**Aim of the exercise**
Each line of the material must be reproduced exactly; pictures stay out.

**Information supplied**
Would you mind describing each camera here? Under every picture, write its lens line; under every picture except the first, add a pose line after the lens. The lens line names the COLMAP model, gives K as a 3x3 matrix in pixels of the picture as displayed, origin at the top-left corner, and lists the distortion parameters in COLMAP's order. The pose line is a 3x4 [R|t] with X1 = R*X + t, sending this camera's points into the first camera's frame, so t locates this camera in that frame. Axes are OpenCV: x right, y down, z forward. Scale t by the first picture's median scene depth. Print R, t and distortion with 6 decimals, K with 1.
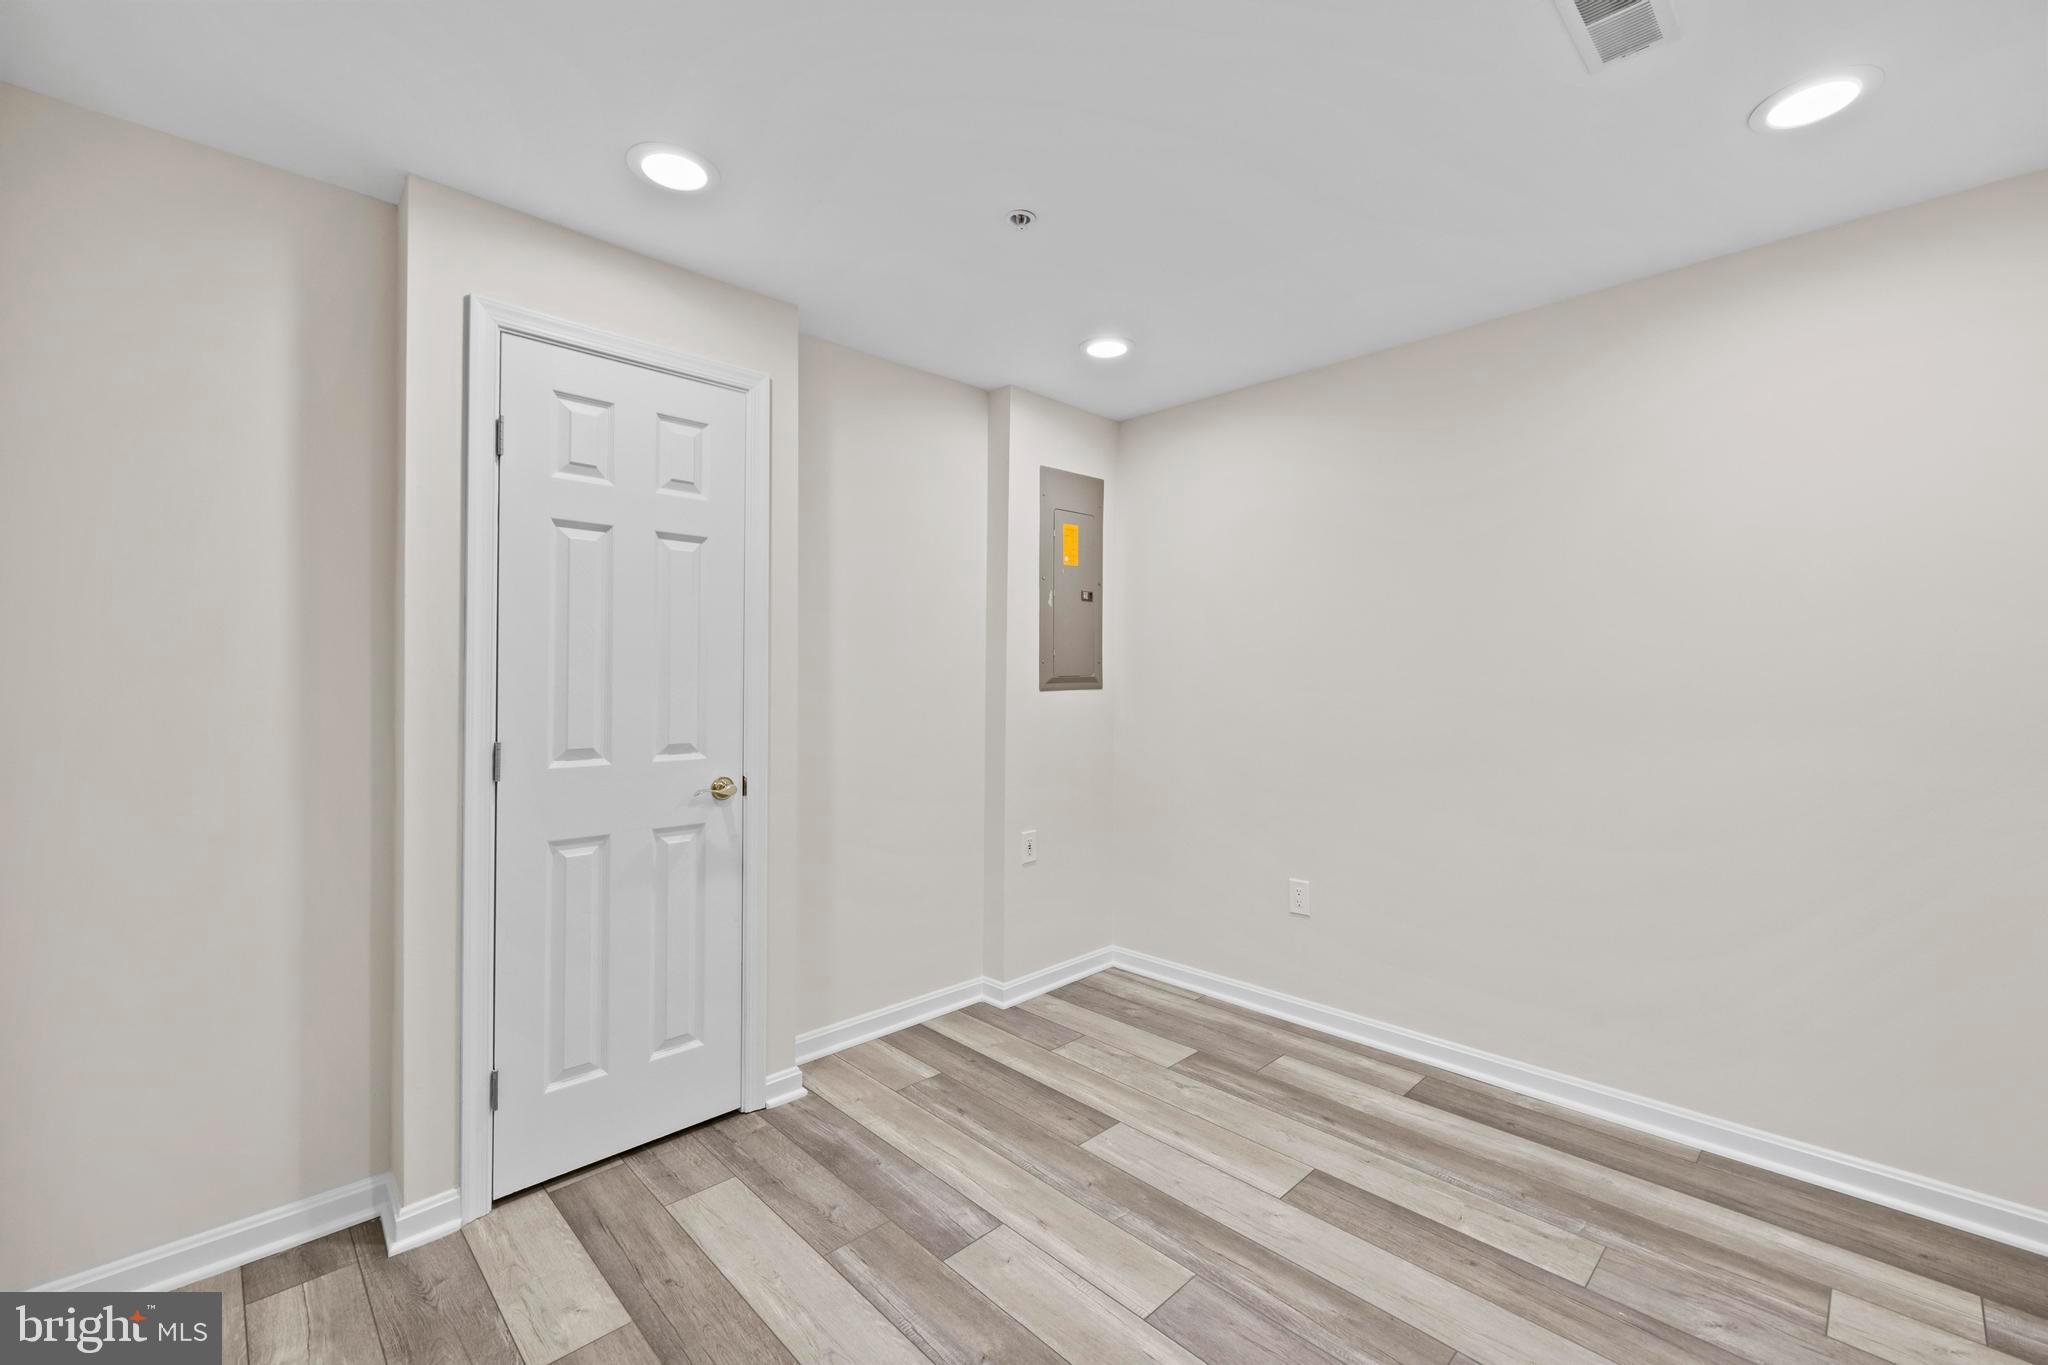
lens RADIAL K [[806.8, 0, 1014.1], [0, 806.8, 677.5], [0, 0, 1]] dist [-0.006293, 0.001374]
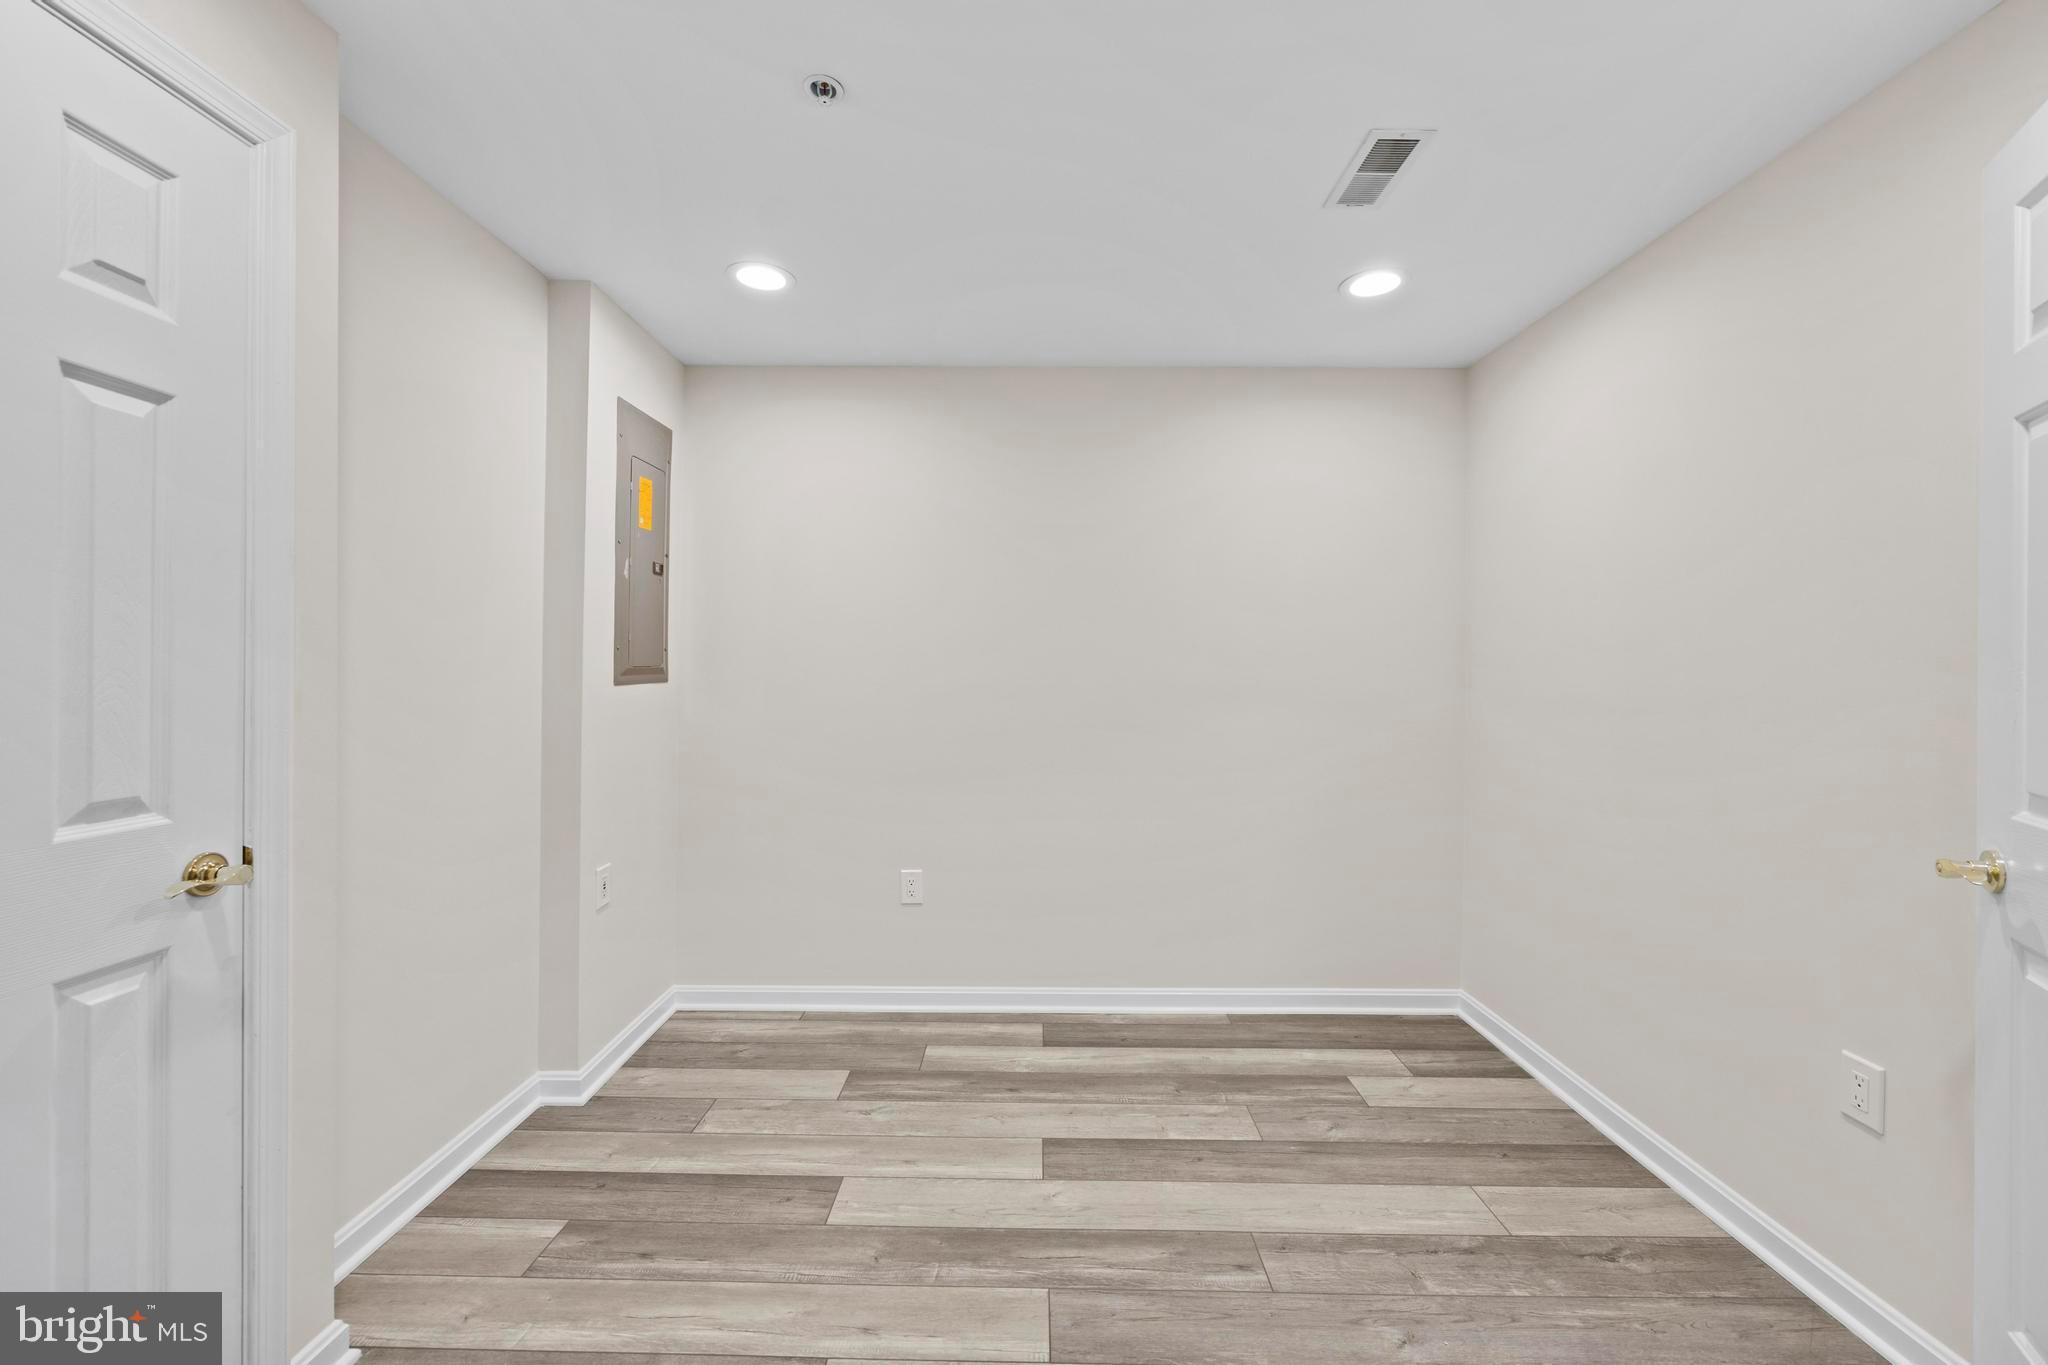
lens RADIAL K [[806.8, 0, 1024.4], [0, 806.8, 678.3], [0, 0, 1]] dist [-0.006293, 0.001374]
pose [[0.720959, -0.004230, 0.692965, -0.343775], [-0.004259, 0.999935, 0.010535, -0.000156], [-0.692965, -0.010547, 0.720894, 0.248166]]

**Answer for the task**
Would you mind describing each camera here? Under every picture, write its lens line; under every picture except the first, add a pose line after the lens. The lens line names the COLMAP model, gives K as a 3x3 matrix in pixels of the picture as displayed, origin at the top-left corner, and lists the distortion parameters in COLMAP's order. The pose line is a 3x4 [R|t] with X1 = R*X + t, sending this camera's points into the first camera's frame, so t locates this camera in that frame. Axes are OpenCV: x right, y down, z forward. Scale t by the first picture's median scene depth. Print R, t and distortion with 6 decimals, K with 1.
lens RADIAL K [[806.8, 0, 1014.1], [0, 806.8, 677.5], [0, 0, 1]] dist [-0.006293, 0.001374]
lens RADIAL K [[806.8, 0, 1024.4], [0, 806.8, 678.3], [0, 0, 1]] dist [-0.006293, 0.001374]
pose [[0.720959, -0.004230, 0.692965, -0.343775], [-0.004259, 0.999935, 0.010535, -0.000156], [-0.692965, -0.010547, 0.720894, 0.248166]]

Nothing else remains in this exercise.